Record set section start

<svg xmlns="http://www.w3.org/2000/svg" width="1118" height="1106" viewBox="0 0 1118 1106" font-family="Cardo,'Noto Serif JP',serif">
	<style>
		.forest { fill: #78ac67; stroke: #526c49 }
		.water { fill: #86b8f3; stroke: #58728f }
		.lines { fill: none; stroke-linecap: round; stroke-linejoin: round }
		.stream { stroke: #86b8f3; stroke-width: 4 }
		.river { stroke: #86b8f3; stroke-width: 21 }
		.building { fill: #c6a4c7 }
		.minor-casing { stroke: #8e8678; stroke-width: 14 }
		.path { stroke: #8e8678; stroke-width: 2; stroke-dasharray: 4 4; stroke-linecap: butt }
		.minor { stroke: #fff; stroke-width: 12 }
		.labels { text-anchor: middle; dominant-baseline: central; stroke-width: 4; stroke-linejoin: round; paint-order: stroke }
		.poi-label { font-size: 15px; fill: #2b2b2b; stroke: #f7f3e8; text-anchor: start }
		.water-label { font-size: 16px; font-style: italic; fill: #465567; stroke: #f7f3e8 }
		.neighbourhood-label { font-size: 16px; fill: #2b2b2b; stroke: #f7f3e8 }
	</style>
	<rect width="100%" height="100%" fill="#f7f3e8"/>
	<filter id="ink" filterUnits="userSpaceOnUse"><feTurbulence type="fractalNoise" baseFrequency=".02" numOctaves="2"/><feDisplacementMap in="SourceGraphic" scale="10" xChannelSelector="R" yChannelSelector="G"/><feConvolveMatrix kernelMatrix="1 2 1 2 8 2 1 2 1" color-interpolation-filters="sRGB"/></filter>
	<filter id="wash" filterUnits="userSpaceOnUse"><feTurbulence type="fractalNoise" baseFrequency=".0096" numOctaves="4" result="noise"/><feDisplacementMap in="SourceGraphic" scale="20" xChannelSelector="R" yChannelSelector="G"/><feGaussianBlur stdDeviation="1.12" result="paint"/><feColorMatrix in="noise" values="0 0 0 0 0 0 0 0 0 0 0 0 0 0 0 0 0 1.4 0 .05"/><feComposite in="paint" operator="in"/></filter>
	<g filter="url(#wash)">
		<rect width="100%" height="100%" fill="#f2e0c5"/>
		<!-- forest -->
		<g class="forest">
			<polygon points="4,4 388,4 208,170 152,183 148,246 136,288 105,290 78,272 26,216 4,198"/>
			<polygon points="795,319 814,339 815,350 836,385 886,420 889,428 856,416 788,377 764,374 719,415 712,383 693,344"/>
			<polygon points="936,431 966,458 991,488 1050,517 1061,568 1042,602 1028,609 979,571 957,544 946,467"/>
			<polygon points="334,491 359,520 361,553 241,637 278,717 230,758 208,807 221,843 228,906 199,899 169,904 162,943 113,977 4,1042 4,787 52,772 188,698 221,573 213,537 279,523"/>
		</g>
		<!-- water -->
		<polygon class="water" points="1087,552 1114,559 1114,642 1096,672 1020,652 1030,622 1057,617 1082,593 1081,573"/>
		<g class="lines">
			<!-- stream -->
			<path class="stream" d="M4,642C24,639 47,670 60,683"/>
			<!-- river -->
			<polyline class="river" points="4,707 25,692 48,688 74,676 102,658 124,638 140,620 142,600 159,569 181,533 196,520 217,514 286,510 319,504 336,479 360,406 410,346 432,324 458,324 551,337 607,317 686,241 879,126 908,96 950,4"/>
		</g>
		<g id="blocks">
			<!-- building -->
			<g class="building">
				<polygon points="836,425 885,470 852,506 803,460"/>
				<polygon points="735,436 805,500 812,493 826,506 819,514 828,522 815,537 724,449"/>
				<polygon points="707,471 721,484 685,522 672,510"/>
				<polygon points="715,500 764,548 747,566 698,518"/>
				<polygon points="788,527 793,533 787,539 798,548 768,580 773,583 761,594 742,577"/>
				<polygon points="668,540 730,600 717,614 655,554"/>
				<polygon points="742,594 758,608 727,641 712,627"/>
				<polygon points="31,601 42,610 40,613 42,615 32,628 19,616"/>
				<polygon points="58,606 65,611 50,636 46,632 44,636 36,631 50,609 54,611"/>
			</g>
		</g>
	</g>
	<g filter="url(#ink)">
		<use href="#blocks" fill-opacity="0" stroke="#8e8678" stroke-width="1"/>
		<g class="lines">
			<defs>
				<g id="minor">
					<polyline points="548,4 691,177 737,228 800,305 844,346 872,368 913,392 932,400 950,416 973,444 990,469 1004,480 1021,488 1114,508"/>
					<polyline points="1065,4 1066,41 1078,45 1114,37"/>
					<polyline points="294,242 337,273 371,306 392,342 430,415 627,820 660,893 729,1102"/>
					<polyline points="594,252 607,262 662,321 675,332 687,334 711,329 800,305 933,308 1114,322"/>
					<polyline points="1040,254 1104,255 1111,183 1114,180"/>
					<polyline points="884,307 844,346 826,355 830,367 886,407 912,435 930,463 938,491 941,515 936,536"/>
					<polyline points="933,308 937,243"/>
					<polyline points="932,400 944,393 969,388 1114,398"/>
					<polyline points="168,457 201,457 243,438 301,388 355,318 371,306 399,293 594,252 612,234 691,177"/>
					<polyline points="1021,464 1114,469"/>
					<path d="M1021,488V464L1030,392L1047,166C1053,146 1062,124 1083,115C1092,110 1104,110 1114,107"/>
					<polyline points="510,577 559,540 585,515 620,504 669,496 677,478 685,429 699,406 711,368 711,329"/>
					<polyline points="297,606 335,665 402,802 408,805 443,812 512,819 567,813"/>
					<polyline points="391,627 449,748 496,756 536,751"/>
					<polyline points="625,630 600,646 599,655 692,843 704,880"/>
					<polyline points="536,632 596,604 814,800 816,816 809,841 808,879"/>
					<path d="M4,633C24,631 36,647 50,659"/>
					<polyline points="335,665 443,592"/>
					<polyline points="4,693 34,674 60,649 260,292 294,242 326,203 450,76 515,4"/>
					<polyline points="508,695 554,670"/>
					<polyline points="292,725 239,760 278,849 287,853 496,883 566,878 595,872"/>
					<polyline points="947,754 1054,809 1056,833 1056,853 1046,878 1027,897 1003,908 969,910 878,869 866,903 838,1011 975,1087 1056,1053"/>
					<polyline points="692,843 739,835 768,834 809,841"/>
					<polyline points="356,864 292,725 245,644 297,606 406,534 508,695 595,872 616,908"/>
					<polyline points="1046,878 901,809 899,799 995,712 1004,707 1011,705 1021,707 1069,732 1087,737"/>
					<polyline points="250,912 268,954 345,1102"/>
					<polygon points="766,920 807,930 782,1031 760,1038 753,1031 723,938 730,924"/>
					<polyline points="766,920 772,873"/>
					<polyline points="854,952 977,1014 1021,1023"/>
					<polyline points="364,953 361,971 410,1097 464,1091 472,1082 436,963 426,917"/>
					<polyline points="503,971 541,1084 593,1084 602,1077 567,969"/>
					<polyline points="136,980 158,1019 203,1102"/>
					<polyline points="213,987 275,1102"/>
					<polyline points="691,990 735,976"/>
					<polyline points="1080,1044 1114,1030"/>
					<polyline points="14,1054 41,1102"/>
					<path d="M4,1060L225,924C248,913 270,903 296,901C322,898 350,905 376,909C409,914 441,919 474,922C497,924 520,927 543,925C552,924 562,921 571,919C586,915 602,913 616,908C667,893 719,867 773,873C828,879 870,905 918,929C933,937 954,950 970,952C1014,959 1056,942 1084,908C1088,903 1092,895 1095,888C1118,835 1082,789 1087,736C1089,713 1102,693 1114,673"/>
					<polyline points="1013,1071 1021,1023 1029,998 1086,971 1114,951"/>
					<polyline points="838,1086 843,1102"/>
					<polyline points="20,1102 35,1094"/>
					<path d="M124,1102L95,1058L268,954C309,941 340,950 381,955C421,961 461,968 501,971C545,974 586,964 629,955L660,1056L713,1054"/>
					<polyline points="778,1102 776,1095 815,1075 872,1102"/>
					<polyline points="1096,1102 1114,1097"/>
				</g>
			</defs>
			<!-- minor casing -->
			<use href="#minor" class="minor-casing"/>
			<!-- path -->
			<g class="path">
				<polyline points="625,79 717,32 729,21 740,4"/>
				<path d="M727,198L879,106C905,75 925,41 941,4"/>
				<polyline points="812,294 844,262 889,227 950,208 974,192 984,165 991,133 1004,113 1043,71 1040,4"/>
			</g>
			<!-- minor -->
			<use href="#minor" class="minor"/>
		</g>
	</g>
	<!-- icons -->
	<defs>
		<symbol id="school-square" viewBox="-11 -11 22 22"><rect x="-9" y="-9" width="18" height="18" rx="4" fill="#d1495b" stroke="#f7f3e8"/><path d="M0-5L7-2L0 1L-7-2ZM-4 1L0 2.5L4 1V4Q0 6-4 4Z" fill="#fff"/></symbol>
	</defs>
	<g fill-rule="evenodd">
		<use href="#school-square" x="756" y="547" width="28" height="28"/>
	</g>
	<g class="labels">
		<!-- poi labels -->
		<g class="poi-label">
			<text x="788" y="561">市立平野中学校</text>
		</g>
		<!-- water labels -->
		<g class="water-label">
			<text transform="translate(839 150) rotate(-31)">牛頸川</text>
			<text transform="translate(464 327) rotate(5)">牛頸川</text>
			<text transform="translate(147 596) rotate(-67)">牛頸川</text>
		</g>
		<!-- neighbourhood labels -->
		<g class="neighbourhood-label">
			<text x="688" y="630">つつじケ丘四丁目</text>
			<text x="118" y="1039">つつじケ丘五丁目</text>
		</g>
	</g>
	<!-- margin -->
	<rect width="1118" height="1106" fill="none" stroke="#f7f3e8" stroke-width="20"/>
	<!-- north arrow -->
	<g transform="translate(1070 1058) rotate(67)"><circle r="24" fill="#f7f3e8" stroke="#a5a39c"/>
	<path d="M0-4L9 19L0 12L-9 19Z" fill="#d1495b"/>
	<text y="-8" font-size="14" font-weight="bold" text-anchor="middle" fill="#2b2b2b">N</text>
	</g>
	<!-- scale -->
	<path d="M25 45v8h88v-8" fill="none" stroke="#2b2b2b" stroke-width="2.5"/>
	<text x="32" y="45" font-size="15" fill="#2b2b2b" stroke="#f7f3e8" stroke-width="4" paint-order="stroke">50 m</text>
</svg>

Record set section end
Record set section start

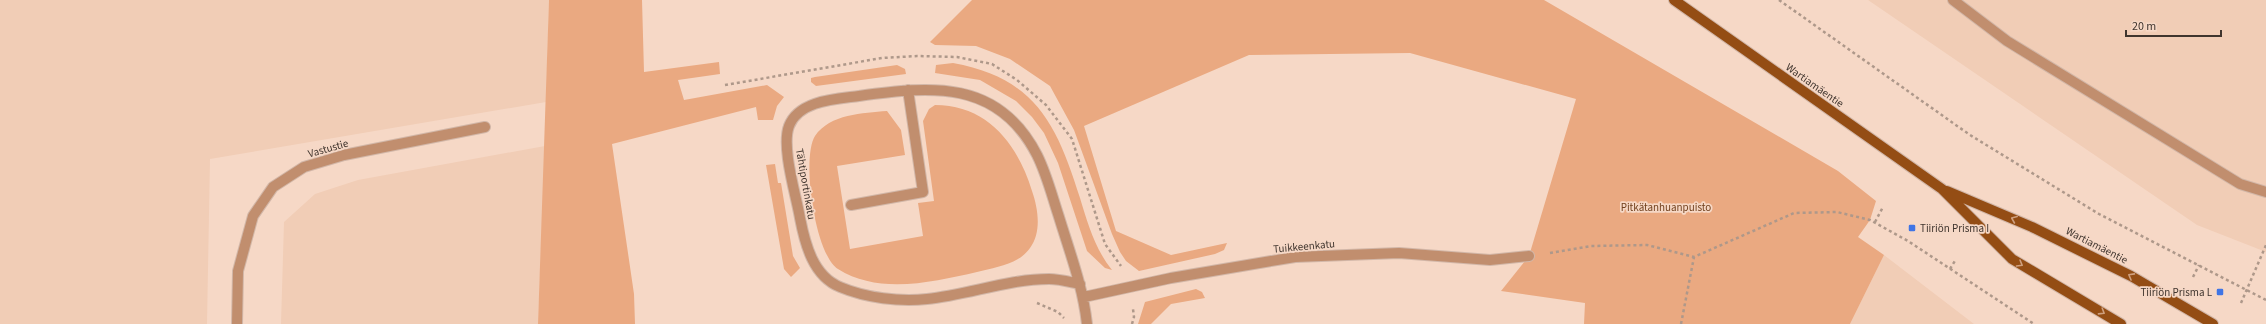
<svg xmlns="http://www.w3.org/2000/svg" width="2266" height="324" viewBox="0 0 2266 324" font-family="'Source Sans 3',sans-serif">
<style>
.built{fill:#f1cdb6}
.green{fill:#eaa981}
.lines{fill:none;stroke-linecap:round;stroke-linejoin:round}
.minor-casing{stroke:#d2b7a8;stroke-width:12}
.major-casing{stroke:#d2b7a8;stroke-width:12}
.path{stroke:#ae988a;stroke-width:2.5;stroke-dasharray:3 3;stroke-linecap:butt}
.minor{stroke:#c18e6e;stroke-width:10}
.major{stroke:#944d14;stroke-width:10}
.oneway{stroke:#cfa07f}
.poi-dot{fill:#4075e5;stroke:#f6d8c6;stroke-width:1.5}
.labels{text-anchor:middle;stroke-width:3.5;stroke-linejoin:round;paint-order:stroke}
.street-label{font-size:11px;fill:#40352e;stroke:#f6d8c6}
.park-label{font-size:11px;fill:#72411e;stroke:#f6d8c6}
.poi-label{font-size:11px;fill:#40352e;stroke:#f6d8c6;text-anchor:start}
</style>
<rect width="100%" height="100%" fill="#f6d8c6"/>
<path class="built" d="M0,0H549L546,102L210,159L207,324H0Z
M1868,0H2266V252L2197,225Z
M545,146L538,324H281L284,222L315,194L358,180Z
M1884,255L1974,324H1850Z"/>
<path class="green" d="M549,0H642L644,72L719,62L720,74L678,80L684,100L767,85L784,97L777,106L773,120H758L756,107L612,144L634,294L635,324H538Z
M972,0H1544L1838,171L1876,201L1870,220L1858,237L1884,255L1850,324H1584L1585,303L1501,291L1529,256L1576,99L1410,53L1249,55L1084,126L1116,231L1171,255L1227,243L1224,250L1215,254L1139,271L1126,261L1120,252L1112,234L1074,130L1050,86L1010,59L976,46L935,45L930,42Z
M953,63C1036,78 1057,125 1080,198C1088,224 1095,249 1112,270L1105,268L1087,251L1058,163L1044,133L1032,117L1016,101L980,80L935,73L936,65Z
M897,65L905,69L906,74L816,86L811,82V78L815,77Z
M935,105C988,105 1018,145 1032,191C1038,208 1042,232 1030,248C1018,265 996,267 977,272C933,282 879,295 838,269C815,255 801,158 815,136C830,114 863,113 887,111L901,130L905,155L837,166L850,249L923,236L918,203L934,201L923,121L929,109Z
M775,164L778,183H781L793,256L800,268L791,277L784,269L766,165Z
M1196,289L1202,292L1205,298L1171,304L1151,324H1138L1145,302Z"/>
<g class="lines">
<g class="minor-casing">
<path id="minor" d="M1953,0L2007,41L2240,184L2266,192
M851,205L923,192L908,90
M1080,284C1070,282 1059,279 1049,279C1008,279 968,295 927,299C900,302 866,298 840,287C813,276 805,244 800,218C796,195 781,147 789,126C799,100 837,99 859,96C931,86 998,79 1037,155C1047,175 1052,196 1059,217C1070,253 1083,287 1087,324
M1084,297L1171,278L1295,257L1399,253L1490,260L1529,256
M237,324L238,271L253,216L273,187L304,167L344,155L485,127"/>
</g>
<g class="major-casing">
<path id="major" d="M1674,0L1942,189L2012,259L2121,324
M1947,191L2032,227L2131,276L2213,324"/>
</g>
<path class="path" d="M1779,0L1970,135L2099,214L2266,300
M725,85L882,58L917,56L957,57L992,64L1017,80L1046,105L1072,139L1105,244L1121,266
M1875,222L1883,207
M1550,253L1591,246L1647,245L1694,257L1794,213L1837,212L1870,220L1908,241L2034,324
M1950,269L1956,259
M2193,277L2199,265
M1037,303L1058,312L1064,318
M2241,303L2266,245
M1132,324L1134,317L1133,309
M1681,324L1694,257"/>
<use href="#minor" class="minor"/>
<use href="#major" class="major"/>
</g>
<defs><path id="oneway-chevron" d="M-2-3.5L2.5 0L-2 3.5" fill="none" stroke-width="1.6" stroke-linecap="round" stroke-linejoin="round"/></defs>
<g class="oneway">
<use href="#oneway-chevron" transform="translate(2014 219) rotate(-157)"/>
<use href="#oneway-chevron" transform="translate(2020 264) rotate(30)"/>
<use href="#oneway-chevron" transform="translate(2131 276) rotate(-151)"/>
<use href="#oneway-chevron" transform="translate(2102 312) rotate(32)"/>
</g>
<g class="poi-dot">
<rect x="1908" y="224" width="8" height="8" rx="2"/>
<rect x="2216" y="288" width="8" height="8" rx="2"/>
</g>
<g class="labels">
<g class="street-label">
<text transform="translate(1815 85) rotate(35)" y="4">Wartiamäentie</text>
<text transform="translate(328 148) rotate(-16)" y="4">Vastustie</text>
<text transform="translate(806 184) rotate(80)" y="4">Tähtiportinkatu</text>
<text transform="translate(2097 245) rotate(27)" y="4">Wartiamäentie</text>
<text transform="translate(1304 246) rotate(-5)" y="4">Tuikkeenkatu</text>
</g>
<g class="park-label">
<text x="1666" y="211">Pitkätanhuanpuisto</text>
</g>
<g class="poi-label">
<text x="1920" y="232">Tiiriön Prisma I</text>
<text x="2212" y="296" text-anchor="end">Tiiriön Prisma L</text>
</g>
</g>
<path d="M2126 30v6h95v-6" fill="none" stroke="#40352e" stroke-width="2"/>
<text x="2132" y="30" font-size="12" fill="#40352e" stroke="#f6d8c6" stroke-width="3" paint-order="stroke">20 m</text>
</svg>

Record set section end

> **Exercise**: If a line in the entries holds the string "wash", copy it.

> **Response below**:
	<filter id="wash" filterUnits="userSpaceOnUse"><feTurbulence type="fractalNoise" baseFrequency=".0096" numOctaves="4" result="noise"/><feDisplacementMap in="SourceGraphic" scale="20" xChannelSelector="R" yChannelSelector="G"/><feGaussianBlur stdDeviation="1.12" result="paint"/><feColorMatrix in="noise" values="0 0 0 0 0 0 0 0 0 0 0 0 0 0 0 0 0 1.4 0 .05"/><feComposite in="paint" operator="in"/></filter>
	<g filter="url(#wash)">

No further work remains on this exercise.